Bethlehem City Revitalization & Improvement Zone (CRIZ)
The CRIZ consists of 130 acres of parcels designated for economic development and job creation within the city of Bethlehem. State and local taxes collected within the CRIZ will be used to repay debt service to stimulate economic development projects within the zone. Bonds will be issued by the Bethlehem Revitalization and Improvement Zone Authority (BRIA), which will then be paid off using various State and Local Tax Revenues created in the zone.
The focus of this program is to spur new growth, by enhancing development opportunities that will help to revive Bethlehem and create new jobs for the residents of the city. The parcels included in the CRIZ include vacant, desolate, underutilized, and abandoned properties that are ready for redevelopment. These developments will help to create jobs, increase personal income, grow local and state tax revenues, and improve the overall quality of living for residents.
Southside Bethlehem KIZ
Keystone Innovation Zones (KIZs) are designated areas within Pennsylvania that foster entrepreneurial growth in coordination with the efforts of institutions of higher education. The Southside Bethlehem KIZ, adjacent to Lehigh University, lets startup companies qualify for multiple financial and advisory support benefits. Among them is a $15,000 technology transfer grant that helps a company market and commercialize a product or service, as well as student internship grants totaling $2,500 for undergraduate students and $5,000 for graduate students.
In the past year alone, the Southside Bethlehem KIZ has created 44 jobs, increased revenue by $4 million, and led to $1.2 million in leveraged funding, including $1 million in investment capital and $177,000 in third party loans. The KIZ is also the home of Partnership for Innovation (Pi), a startup business incubator with shared facilities and private, secure office suites ranging from 115 to 1,900 square feet.
Foreign Trade Zone #272
A foreign trade zone (FTZ) is a physical location within a United States customs territory, where merchandise receives the same treatment as if it were outside the commerce of the United States. This allows merchandise, while located in the FTZ, not to be subjected to customs duties and other tariff and taxes. This allows domestic-based manufacturers to import foreign-sourced parts or materials into the FTZ without being responsible for paying duties on them. They could then incorporate those parts or materials into their products, utilizing U.S. labor, and sell the part or materials in the domestic market, thus selecting whether to have the customs duty apply to the components or the finished product.
Distributors can also benefit as the FTZ allows for direct delivery from the ports into the zone, which can save time, money, and reduce customs processing fees. Merchandise can also be moved from one FTZ or another without being subject to customs duty via a process called Zone-to-Zone Transfer.
Local Economic Revitalization Tax Assistance (LERTA)
Authorizing local taxing authorities to provide for tax exemption for certain deteriorated industrial, commercial, and other business property and for new construction in deteriorated areas of economically depressed communities; providing an exemption schedule and establishing standards and qualifications.

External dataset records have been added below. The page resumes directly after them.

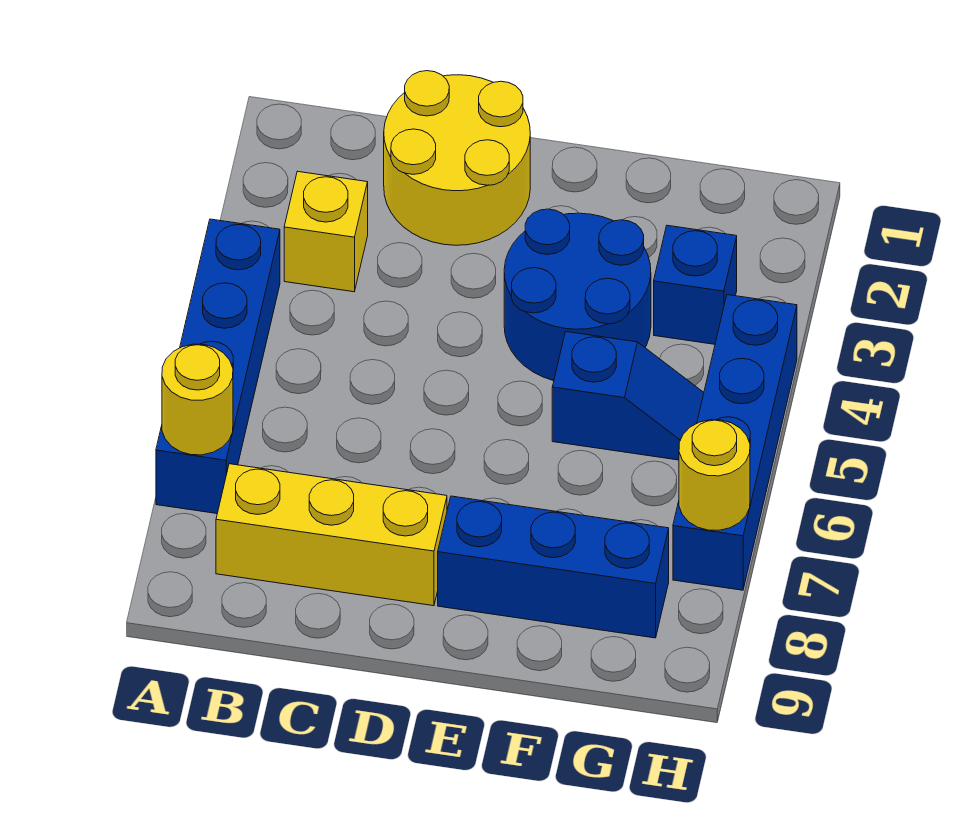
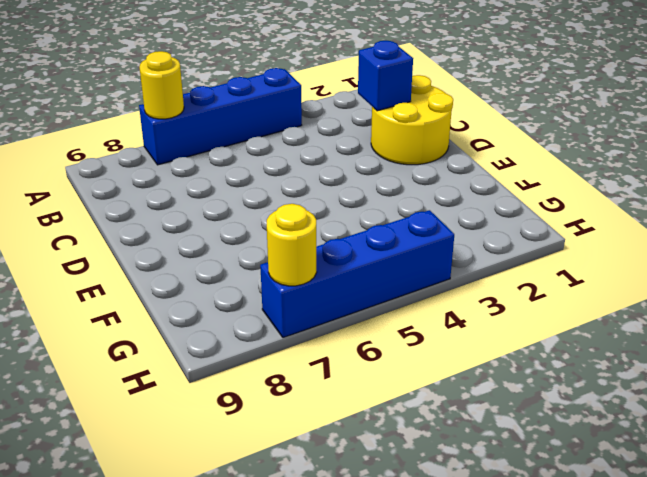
blue 1x1 brick [358,41,413,111] -> blue 1x1 brick moved to [654,225,737,344]
none -> yellow 1x1 brick [284,171,368,292]
none -> yellow 1x3 brick [216,464,447,606]

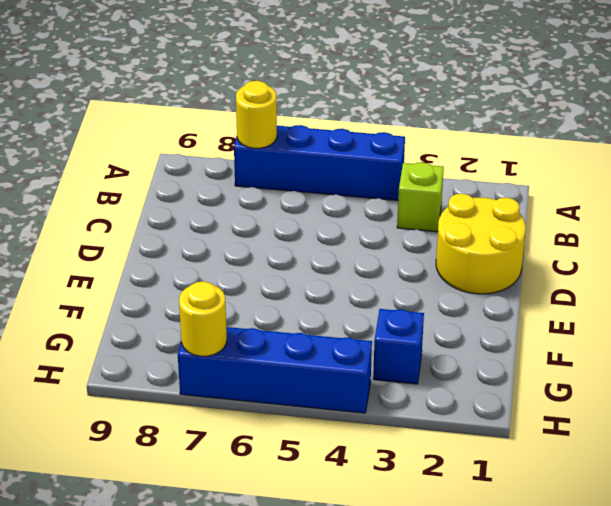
lime 1x1 brick [397,162,444,232] -> yellow 1x1 brick [284,171,368,292]
none -> yellow 1x3 brick [216,464,447,606]
none -> blue 2x2 round brick [504,209,651,381]

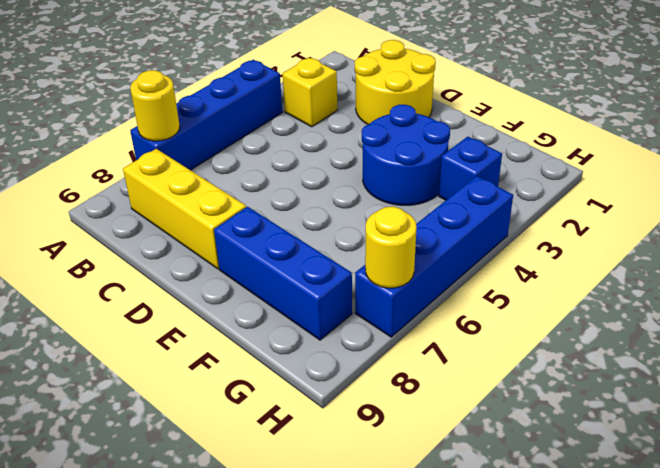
none -> blue 1x2 slope [552,332,704,460]

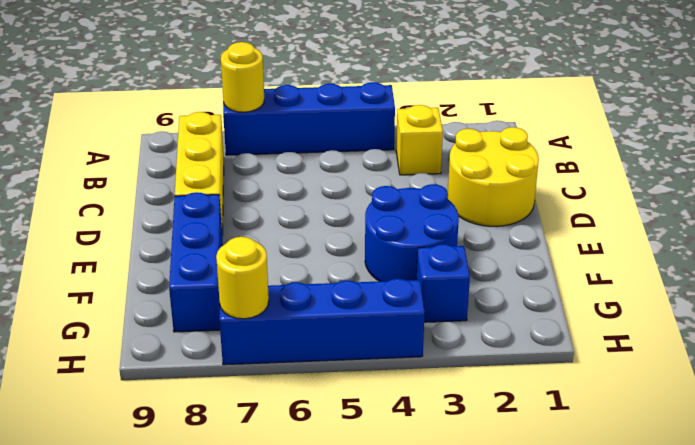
none -> blue 1x2 slope [552,332,704,460]

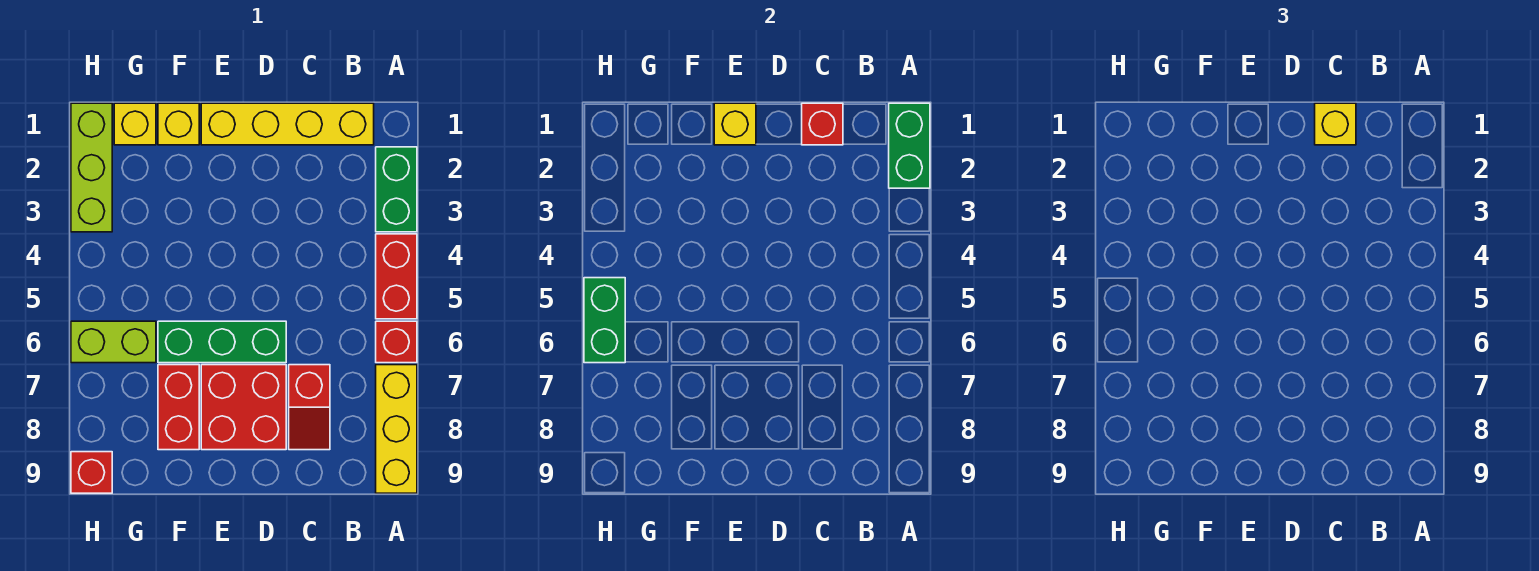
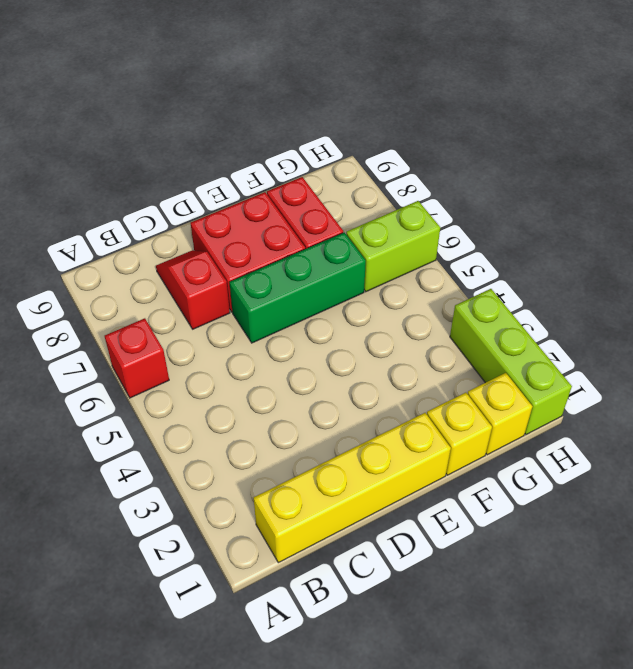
none -> green 1x2 brick [376,147,417,232]
none -> red 1x2 brick [376,234,417,319]
none -> yellow 1x3 brick [376,365,417,493]

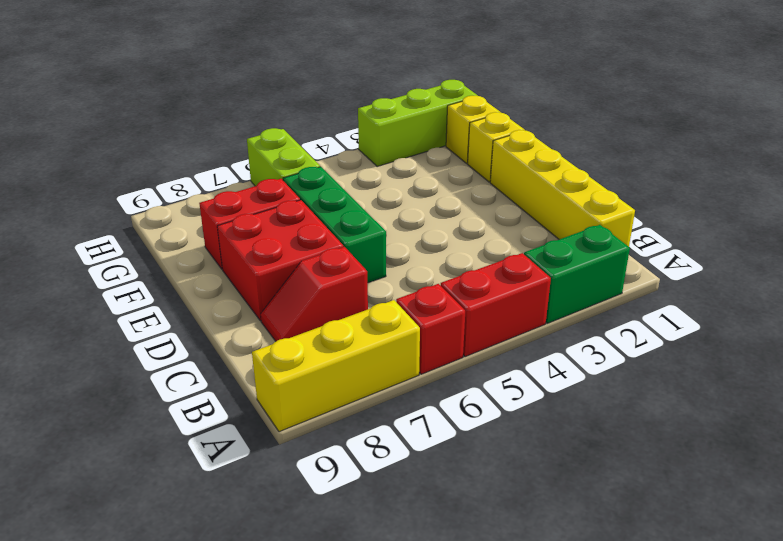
none -> red 1x1 brick [71,452,112,493]
none -> green 1x2 brick [889,103,930,188]
none -> red 1x1 brick [802,103,843,145]

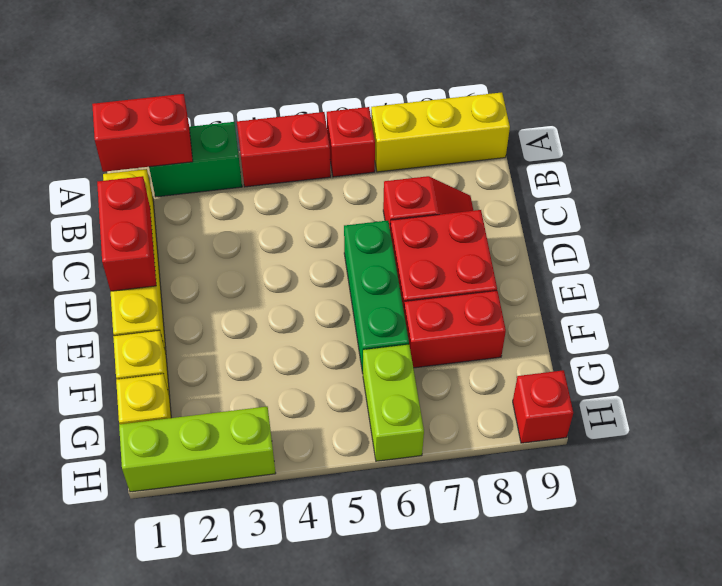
red 1x2 brick [92,94,193,172] -> green 1x2 brick [889,103,930,188]
red 1x2 brick [97,176,156,291] -> red 1x1 brick [802,103,843,145]
none -> yellow 1x1 brick [714,103,756,145]
none -> green 1x2 brick [584,278,625,363]
none -> yellow 1x1 brick [1315,103,1356,145]

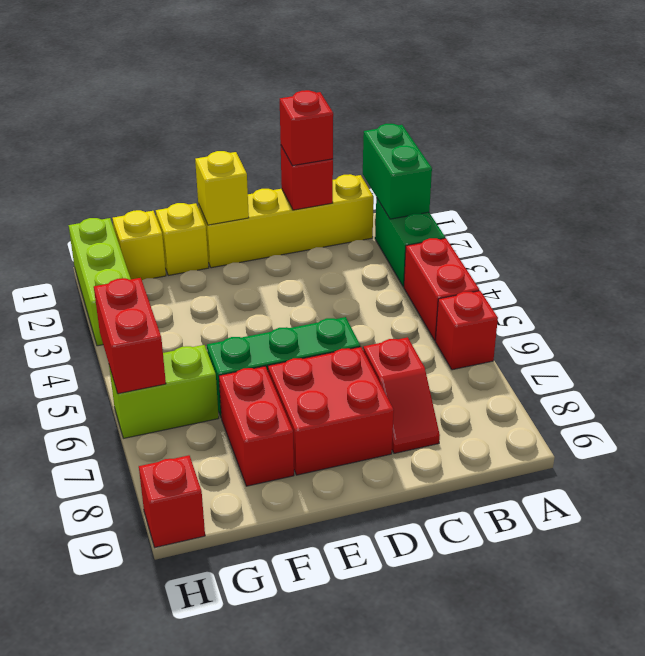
red 1x1 brick [280,90,333,166] -> yellow 1x1 brick [1315,103,1356,145]
red 1x2 brick [94,278,166,394] -> green 1x2 brick [584,278,625,363]
none -> yellow 1x3 brick [376,365,417,493]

Redevelopment Assistance Capital Program (RACP)
A commonwealth grant program administered by the Office of the Budget for the acquisition and construction of regional economic, cultural, civic, recreational, and historical improvement projects. Learn more here.
Tax Increment Financing (TIF)
A public financing methods that is used as a subsidy for redevelopment, infrastructure, and other community-improvement projects. TIF uses future gains in taxes to subsidize current improvements, which are projected to create the conditions for said gains.